Because he is a pretrial detainee, Plaintiff's conditions of confinement claim falls under the Fourteenth Amendment. Bell v. Wolfish, 441 U.S. 520, 535-37 (1979); Stearns v. Inmate Servs. Corp., 957 F.3d 902, 906-07 (8th Cir. 2020). Under the Fourteenth Amendment, pretrial detainees are presumed innocent and cannot be punished prior to a finding of guilt. Id. Thus, detention centers cannot subject pretrial detainees to conditions that are ‘intentionally punitive.” Stearns, 957 F.3d at 907 (quoting Bell, 441 U.S. at 538-39). Additionally, conditions can be deemed punishment if they are “not reasonably related to a legitimate governmental purpose” or are “excessive in relation to that purpose.” Id. “If conditions are found to be arbitrary or excessive, it is permissible to infer that the purpose of the governmental action” is punishment. Id.

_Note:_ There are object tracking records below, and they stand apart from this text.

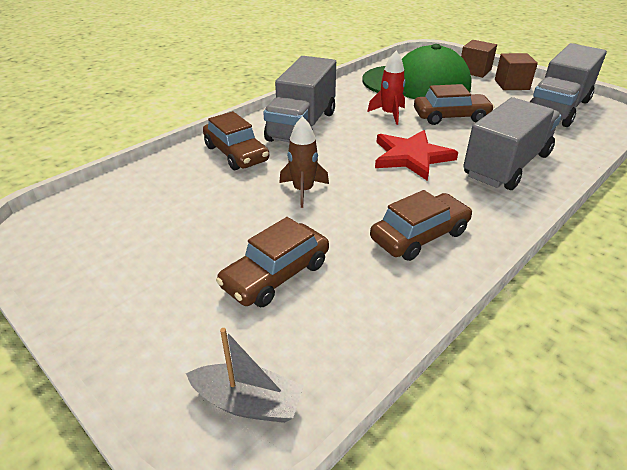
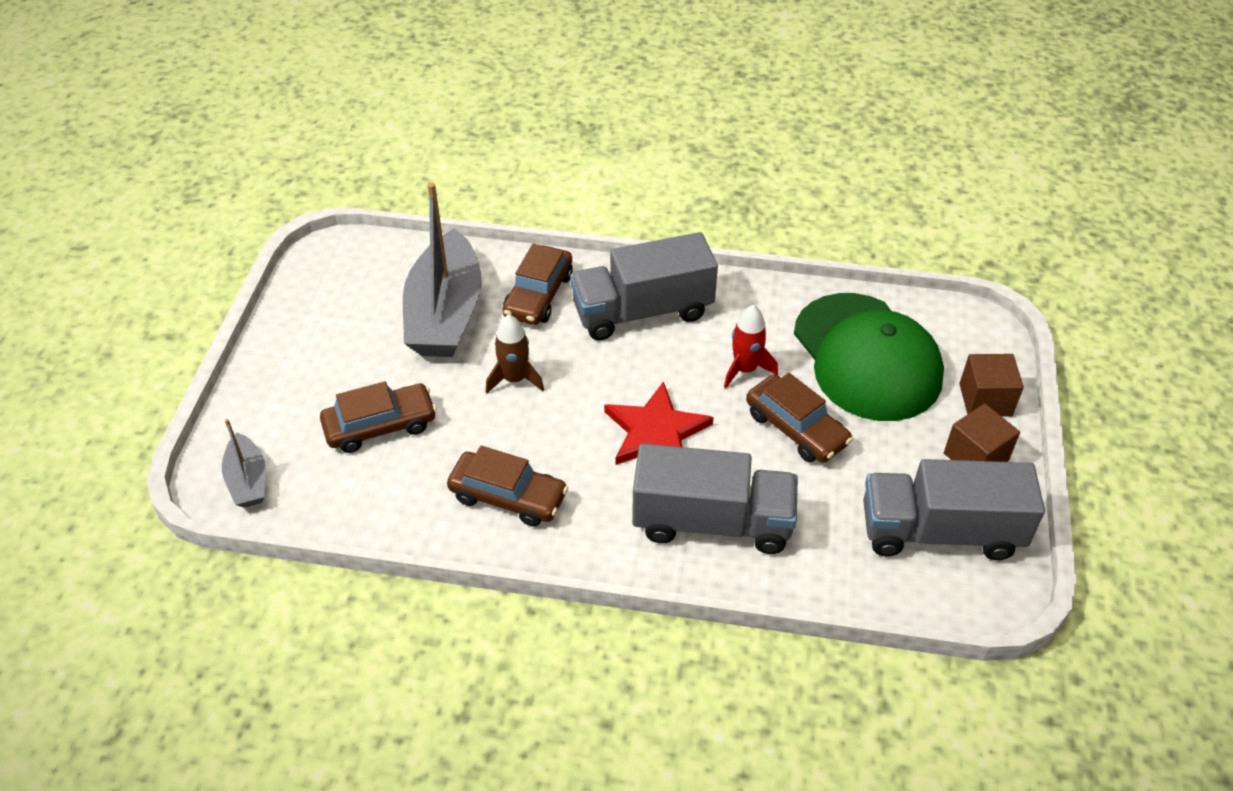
camera: 55 degrees right, 10 degrees up
brown car [216,217,329,307] -> brown car turned 150 degrees clockwise [320,381,437,453]
none -> grey boat [403,182,481,357]

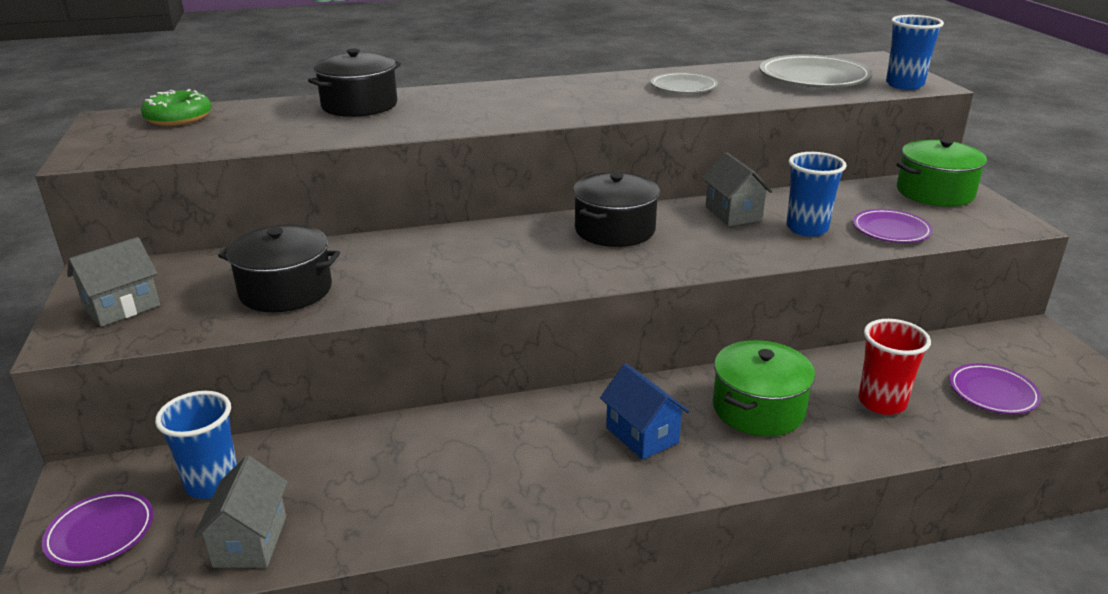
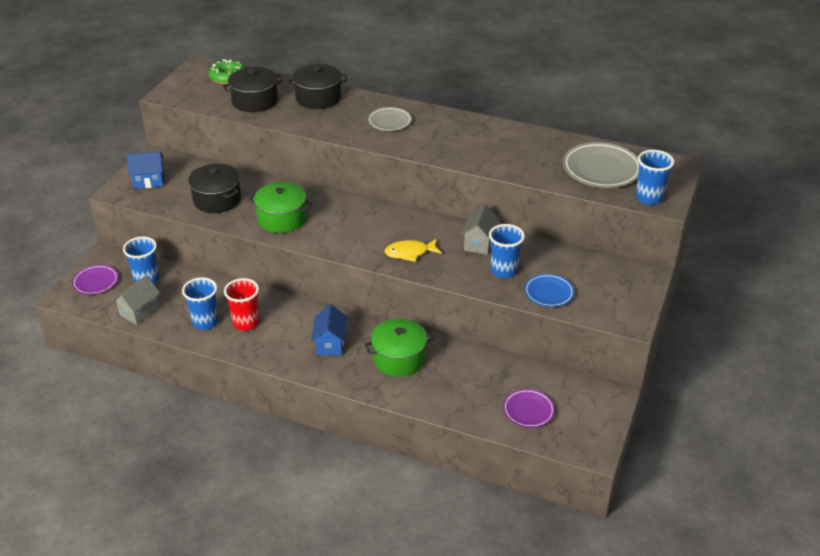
camera: 35 degrees right, 10 degrees up
grey house [67,237,160,327] -> blue house [127,151,164,189]
black pot [573,172,660,247] -> black pot moved to [223,67,283,112]
grey plate [651,72,718,93] -> grey plate moved to [368,107,412,131]
purple plate [853,209,933,243] -> blue plate [524,274,575,307]
red cup [858,319,931,415] -> red cup moved to [224,278,259,331]
green pot [896,139,988,207] -> green pot moved to [249,182,313,233]
none -> blue cup [182,277,218,330]
none -> yellow fish [384,238,442,262]

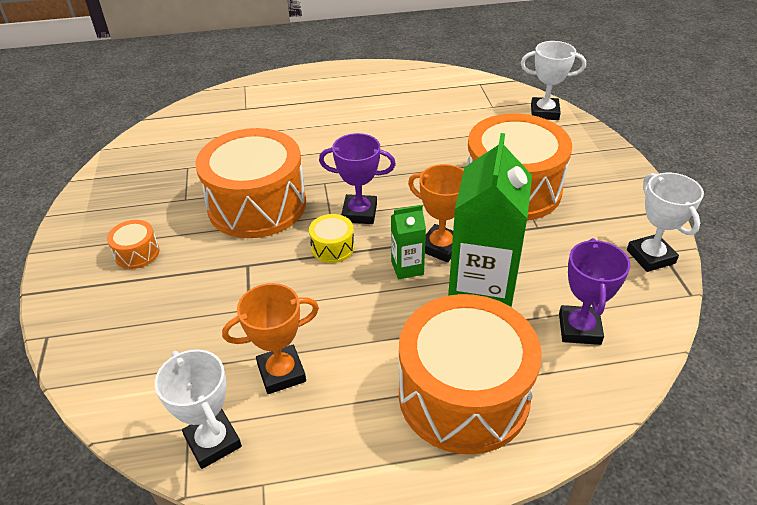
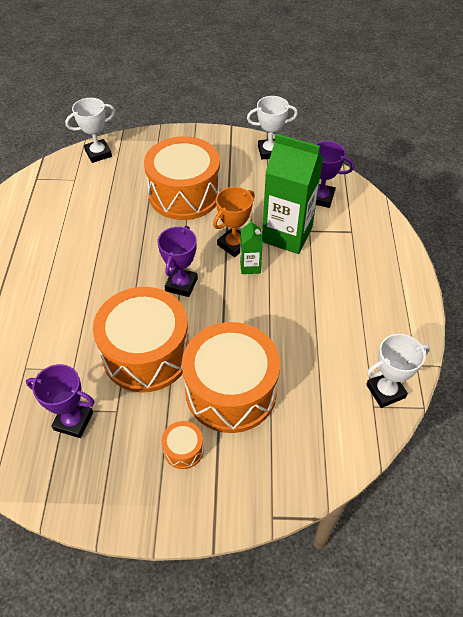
camera: 80 degrees left, 10 degrees up
orange trophy [222,283,319,394] -> none
yellow drum [309,214,355,263] -> none
orange drum [399,294,542,454] -> orange drum moved to [182,322,280,433]
white trophy [521,41,586,120] -> white trophy turned 45 degrees clockwise [65,98,115,163]
none -> purple trophy [26,364,95,438]

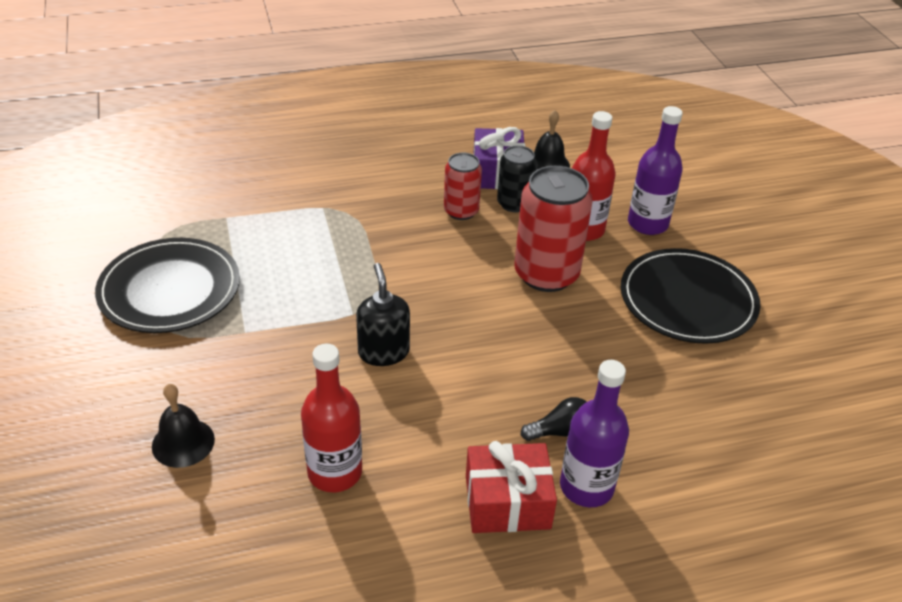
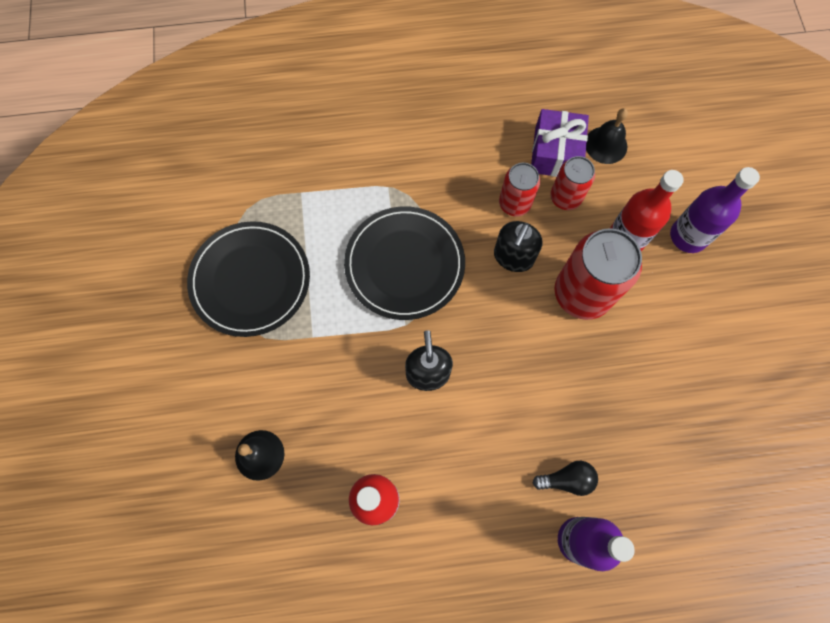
camera: 10 degrees right, 30 degrees up
red gift [466,441,557,533] -> none
black can [497,145,537,212] -> red can [550,156,595,210]
black plate [621,248,760,344] -> black plate moved to [344,206,465,320]
none -> black soap dispenser [494,221,542,272]

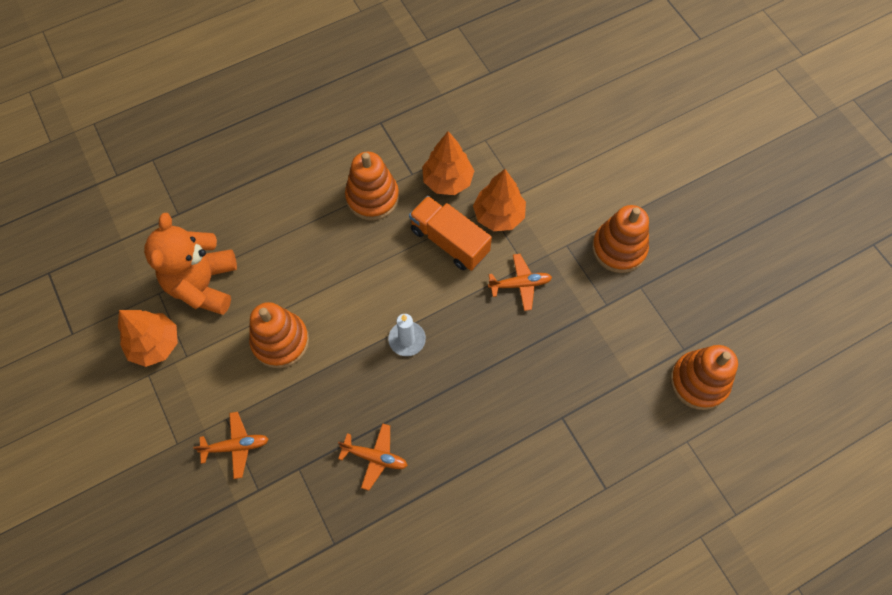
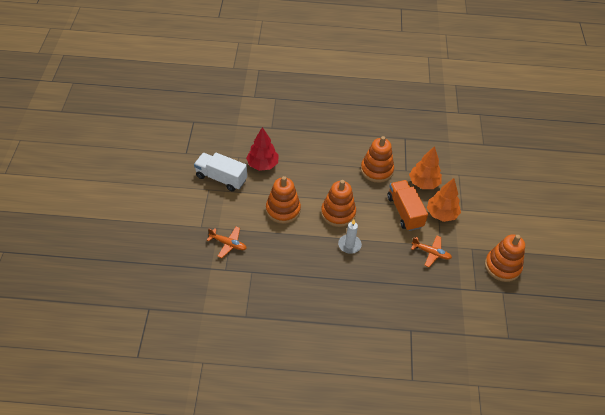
camera: 30 degrees right, 15 degrees down
orange tree [118,310,178,367] -> white truck [194,153,247,191]
orange teddy bear [144,213,237,315] -> red tree [246,127,279,171]
orange plane [338,423,408,491] -> none
orange stacking toy [670,345,738,410] -> orange stacking toy moved to [321,180,356,227]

Nothing in the Complaint suggests the FCDC's grooming policy or practice is intentionally punitive. Plaintiff does not say how long it has been since his hair and beard have been cut, specify the current length of his hair and beard, or explain how he has been physically harmed by not having his hair and beard cut more frequently. Importantly, on August 9, 2023, I explained to Plaintiff these allegations fell short of suggesting the FCDC's grooming policy is excessive in relation to Faulkner County's legitimate penological interest in not providing razors, scissors, or trimmers to detainees for safety reasons. (Doc. 3). And I pointed out that courts have found no plausible claim when convicted prisoners raised constitutional challenges regarding limited access to razors, clippers, and other grooming tools. See, e.g., Terry v. Payne, No. 2:23-cv-00059-BSM-ERE, 2023 WL 3171663 (E.D. Ark. Apr. 3, 2013); Sterling v. Taylor, No. 5:16-cv00120-JLH-JTK, 2017 WL 1511296, at *4 (E.D. Ark. Feb. 28, 2017), rec. adopted, 2017 WL 1528734; Lewis v. Holloway, No. 5:17-cv-5099, 2017 WL 3461303 (W.D. Ark. Aug. 11, 2017); Baughns v. Williams, No. 3:21cv00139, 2022 WL 1215069, at *5 (M.D. Ga. Apr. 25, 2022). I then gave Plaintiff thirty days to file an Amended Complaint providing more information to state a plausible claim and cautioned him I would recommend dismissal if he did not do so. The time for Plaintiff to file an Amended Complaint has passed. Thus, for the reasons explained herein, I recommend his Complaint be dismissed without prejudice.
II. CONCLUSION
IT IS, THEREFORE, RECOMMENDED that:
1. The Complaint (Doc. 2) be DISMISSED without prejudice for failing to state a claim upon which relief may be granted.
2. The Court recommend that, in the future, dismissal of this action count as a strike under 28 U.S.C. § 1915(g).
3. The Court certify, pursuant to 28 U.S.C. § 1915(a)(3), that an in forma pauperis appeal from an Order adopting this Recommendation and the accompanying Judgment would not be taken in good faith.